**EXCERPT PROVIDED:**
Start of Block

2.2. Measurement of AGEs in the Fingertip Skin

To estimate AGEs, the participants underwent measurements of the sAF levels using the AGEs Sensor (Air Water Biodesign Inc., Kobe, Japan). The sAF values obtained with the excitation and emission wavelengths of 365 nm and 440 nm, respectively, were used to estimate the levels of AGE accumulation. The obtained sAF levels are correlated positively with the level of the hyperglycemia-associated AGE, Nδ-(5-hydro-5-methyl-4-imidazolone-2-yl)-ornithine (MG-H1) [41]. The sAF is correlated with collagen-linked fluorescence (CLF) (excitation at 370 nm, emission at 440 nm) that degrades in skin biopsy specimen [19,42,43]. The levels of skin CLF reflect the actual levels of fluorescent and non-fluorescent AGEs such as pentosidine and MG-H1, and these levels of AGEs are correlated with well-known abundant AGEs such as Nε-(carboxymethyl)-lysine (CML) and Nε-(carboxyethyl)lysine [19,42,43]; therefore, the sAF is a good proxy for AGEs accumulation in tissues.
The finger clip feature of the device enables measurement of the intensity of the fluorescence from the middle finger of the non-dominant hand where the least skin melanin is present. Although the intensity of autofluorescence from veins is approximately 1.5-fold higher than that of skin, the influence of the veins is negligible in the measurement of the sAF using the AGEs Sensor, since the fingertips have only capillaries and no veins. Therefore, the fingertip is suitable to avoid non-specific skin fluorescence [41]. Trained examiners performed all measurements.
The measured AGEs were expressed in arbitrary units. According to our pilot study, the coefficient of variation and intraclass correlation coefficient (Cronbach’s α) of three repeated AGE measurements were 6.7 ± 7.3% and 0.938, respectively.

2.3. Statistical Analysis

The data are expressed as the means ± SD for continuous variables and in numbers and percentage for categorical variables. For the statistical analyses, the decimal BCVA was converted into the logarithm of the minimum angle of resolution. For comparisons among the three study groups, the differences in continuous data, age, BCVA, IOP, highest IOP, and number of glaucoma medications were calculated using one-way analysis of variance followed by post-hoc unpaired t-tests, and the differences in categorical data, i.e., sex, lens status, smoking, diabetes, and hypertension were calculated using the G-test followed by the post-hoc Fisher’s exact probability test. To correct for multigroup comparisons, p values of 0.0167 and 0.0033 for the unpaired t tests or Fisher’s exact probability test were considered to be significant at 5% and 1%, respectively, based on Bonferroni’s method. Possible correlations among AGEs and other parameters were assessed by linear regression analyses with Pearson’s correlation coefficient for continuous data and the unpaired t-test for categorical data. To adjust for differences in parameters among groups, possible associations among AGEs and various parameters were tested further using multiple regression analyses. All statistical analyses were calculated using JMP Pro statistical software version 14.2 (SAS Institute, Inc., Cary, NC, USA).

End of Block

[Records from a data source]
Start of Block

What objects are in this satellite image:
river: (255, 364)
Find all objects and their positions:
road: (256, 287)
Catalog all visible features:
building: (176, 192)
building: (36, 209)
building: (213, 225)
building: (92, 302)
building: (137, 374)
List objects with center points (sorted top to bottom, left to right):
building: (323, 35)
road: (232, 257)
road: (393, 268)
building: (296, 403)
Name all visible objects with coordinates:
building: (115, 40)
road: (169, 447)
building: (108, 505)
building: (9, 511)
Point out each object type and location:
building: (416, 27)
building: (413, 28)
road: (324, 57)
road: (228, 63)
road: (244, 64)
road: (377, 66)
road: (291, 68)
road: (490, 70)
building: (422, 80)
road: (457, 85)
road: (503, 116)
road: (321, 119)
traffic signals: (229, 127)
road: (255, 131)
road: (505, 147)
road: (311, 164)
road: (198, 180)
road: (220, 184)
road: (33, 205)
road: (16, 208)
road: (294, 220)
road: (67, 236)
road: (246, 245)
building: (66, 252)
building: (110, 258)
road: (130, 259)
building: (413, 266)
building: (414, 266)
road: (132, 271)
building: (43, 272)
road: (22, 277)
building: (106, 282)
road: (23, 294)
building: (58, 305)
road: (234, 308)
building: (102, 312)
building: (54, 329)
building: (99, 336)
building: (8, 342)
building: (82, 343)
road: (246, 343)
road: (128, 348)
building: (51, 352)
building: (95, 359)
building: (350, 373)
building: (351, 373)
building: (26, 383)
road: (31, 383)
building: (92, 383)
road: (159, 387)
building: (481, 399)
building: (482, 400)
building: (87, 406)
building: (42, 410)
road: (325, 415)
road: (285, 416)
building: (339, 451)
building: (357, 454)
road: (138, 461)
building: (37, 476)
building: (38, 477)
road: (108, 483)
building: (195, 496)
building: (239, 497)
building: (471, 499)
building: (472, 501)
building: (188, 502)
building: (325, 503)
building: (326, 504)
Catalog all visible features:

End of Block

**REQUIRED ACTION 1:** Using the methods excerpt, mark each statement yes or no, and quote the exact words that decide it. (a) The device measures fluorescence from the middle finger of the dominant hand. (b) The fingertips contain capillaries but no veins. (c) All statistical analyses were run in JMP Pro version 14.2.
**REQUIRED ACTION 2:** In one to three sentences, explain why the methods excerpt considers the fingertip a suitable site for measuring sAF.

**WRITTEN SOLUTION 1:**
(a) No: "from the middle finger of the non-dominant hand where the least skin melanin is present"
(b) Yes: "since the fingertips have only capillaries and no veins"
(c) Yes: "All statistical analyses were calculated using JMP Pro statistical software version 14.2"

**WRITTEN SOLUTION 2:** Veins give off about 1.5 times as much autofluorescence as skin, but the fingertips have only capillaries and no veins. Veins therefore have a negligible effect on the sAF measurement, and the fingertip avoids non-specific skin fluorescence.